■ Job
Exactly as written, copy the lines that run from the start of the data below to the line containing "what we’ve said in the past about the", both ends included.
BEGIN
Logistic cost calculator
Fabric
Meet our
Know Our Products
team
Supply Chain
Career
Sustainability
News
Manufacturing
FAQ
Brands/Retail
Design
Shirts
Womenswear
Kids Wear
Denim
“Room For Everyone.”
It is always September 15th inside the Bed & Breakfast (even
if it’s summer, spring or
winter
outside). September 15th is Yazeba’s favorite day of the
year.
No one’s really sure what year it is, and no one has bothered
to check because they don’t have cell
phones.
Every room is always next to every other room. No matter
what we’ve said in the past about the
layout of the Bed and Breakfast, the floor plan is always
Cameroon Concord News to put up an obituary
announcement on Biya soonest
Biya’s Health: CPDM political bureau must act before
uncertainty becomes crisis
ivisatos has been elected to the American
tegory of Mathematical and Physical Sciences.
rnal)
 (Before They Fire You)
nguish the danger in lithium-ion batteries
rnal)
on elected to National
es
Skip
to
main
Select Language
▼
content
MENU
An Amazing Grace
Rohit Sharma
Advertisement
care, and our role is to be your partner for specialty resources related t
END
■ The answer
Logistic cost calculator
Fabric
Meet our
Know Our Products
team
Supply Chain
Career
Sustainability
News
Manufacturing
FAQ
Brands/Retail
Design
Shirts
Womenswear
Kids Wear
Denim
“Room For Everyone.”
It is always September 15th inside the Bed & Breakfast (even
if it’s summer, spring or
winter
outside). September 15th is Yazeba’s favorite day of the
year.
No one’s really sure what year it is, and no one has bothered
to check because they don’t have cell
phones.
Every room is always next to every other room. No matter
what we’ve said in the past about the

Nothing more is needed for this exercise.